Дык вот, допустили, значит, К. к сколупатору — а он его и полюбил, как женьщину. Сказали ему — грузи КрАЗы балластом. Ну — он и грузит. Балластом.
А дело, надобно сказать, было зимою. И морозы стояли крепкие — градусов до сорока. Пищу наш К. принимал так:
На станцию приезжала ПМ-ка (передвижная мастерская), в которой кормили. Ну там стол, термосы с чаем или компотом с мясом(червячки плавают), кашей и неким подобием супа. Войны в нее забирались, ели из местных тарелок, и сваливали. Тарелок на всех не хватало, ели по очереди — естественно, кто их мыть будет?
Наш же К. заимел где то мелкий тазик, заливал в него суп, кашу, и сверху прибавлял чаю. Что бы как-то добиться хотя бы внешнего вида, этта все перемешивалось. Затем он выскакивал на мороз и мчался к своему железному другу. Бежать было метров триста, а посему гастрономическое недоразумение покрывалось тонкой коркой льда, и приходилось его отогревать на двигателе — но К. был доволен. И то — пища богов, когда другой вокруг нет.
Я и сам, помнится, подобрав зимой на рельсах промороженное большое яблоко, с аппетитом его слопал. Кстати, весьма рекомендую.
Спал К. так. У двигателя, на железном полу был расстелен тюфячок, еще по весне добрым дембелем набитый какой-то ветошью вперемешку с соломою. На нем он и спал. Надобно сказать, что дизельные двигатели прошлых эпох постоянно источают из себя мазуту во всех ее проявлениях и направлениях, а она имела свойство подтекать на К. во время сна. Расходный топливный бак располагался под потолком, что тоже не способствовало дезодорированию весьма интимного ложа К. До весны двигатель на машине не глушился, так что видимо, было тепло спать — правда, несколько шумно. Пердит движет, гремят цепи, воет гидротрансформатор — дантов ад в мниатюре.
Раз в две недели К. устраивал помывки — грел на движке воду и пытался обтереться тряпочкой. Хотя я в этта и не верю. Что же касается грязи, которая там имеется — это не только мазута — этта еще и балласт, который состоит из гравия и асбеста. Тонкая пыль асбеста великолепно прилипает на мазут.
Раз в день к экскаватору подходит топливозаправщик.

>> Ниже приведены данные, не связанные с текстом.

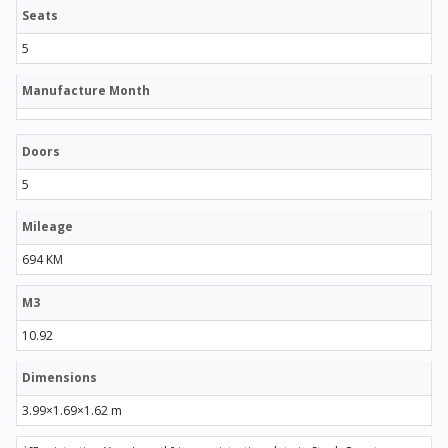
Seats
5
Manufacture Month
Doors
5
Mileage
694 KM
M3
10.92
Dimensions
3.99×1.69×1.62 m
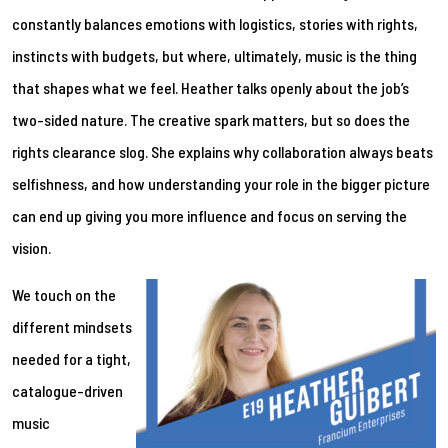
constantly balances emotions with logistics, stories with rights,
instincts with budgets, but where, ultimately, music is the thing
that shapes what we feel. Heather talks openly about the job’s
two-sided nature. The creative spark matters, but so does the
rights clearance slog. She explains why collaboration always beats
selfishness, and how understanding your role in the bigger picture
can end up giving you more influence and focus on serving the
vision.
We touch on the
different mindsets
needed for a tight,
catalogue-driven
music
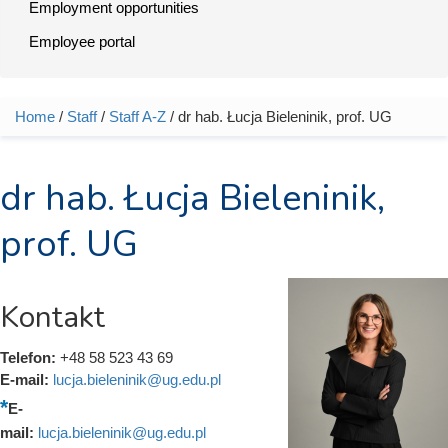
Employment opportunities
Employee portal
Home
/
Staff
/
Staff A-Z
/ dr hab. Łucja Bieleninik, prof. UG
You are here
dr hab. Łucja Bieleninik,
prof. UG
Kontakt
Telefon:
+48 58 523 43 69
E-mail:
lucja.bieleninik@ug.edu.pl
E-
mail:
lucja.bieleninik@ug.edu.pl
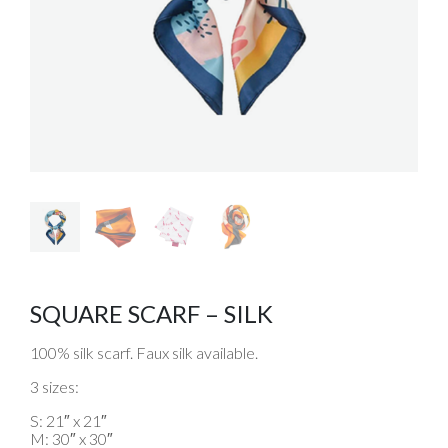
SQUARE SCARF – SILK
100% silk scarf. Faux silk available.
3 sizes:
S: 21″ x 21″
M: 30″ x 30″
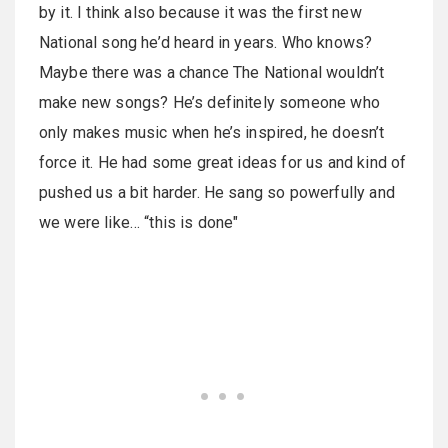
by it. I think also because it was the first new
National song he’d heard in years. Who knows?
Maybe there was a chance The National wouldn’t
make new songs? He’s definitely someone who
only makes music when he’s inspired, he doesn’t
force it. He had some great ideas for us and kind of
pushed us a bit harder. He sang so powerfully and
we were like… “this is done"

Машинист экскаватора сует в бак шланг, и соляр, заполнив бак, частенько вылетает мощьным фонтаном верх — на машиниста (кстати, я тоже разок не избежал сего удовольствия — попробуйте — вам понравится!).
К слову, о работе — работа проста — дергай рычаги и дави на педали тормозов.
В общем, о К. в роте уже и забыли все, как вдруг — О ужас, — его любимый и единственный экскаватор сломался! И его привезли в роту. После трех месяцев робинзонады! Хоть бы Пятницу себе нашел там, что ли.
Боже! Этта надо было видеть! Одежда была черно-серая. При попытке сесть на табурет на пол с К. начинал капать соляр. Волосы — пепельные, местами в разводах мазута. Трехмесячная небритость!!! Бушлат про@#ал, надета какая-то женская куртка, из за отсутствия пуговиц перевязанная цветным когда-то шарфом.
Волосы он не расчесывал все это время. Практически не мылся — вшей не было только по тому, что в экскаваторе их не было раньше. У валенок стерты подошвы полностью, обмотаны валенки вокруг тряпкой какой-то и закреплены проволокой.
Лицо синего оттенка — проглядывает именно синева из под пепельно-черного наслоения. Из под век лезет балласт. Про запах говорить просто не будем.
Двигался он как курица — повороты головы рывками, мелкая дрожь в руках.
В общем, мыли мы его в котельной струей горячей воды, терли золой, стригли машинкой (бороду поначалу тоже). Стирать одежду даже не стали — нашли старьё.
Вышел несколько похожим на человека — был бы французом, сказал бы "Шарман, мля!".
Но угораздило же человека родиться в совке, да попасть в желдорбат. И превратился в дикаря.
"Человек — это звучит гордо!" Да уж. Есть чем гордиться.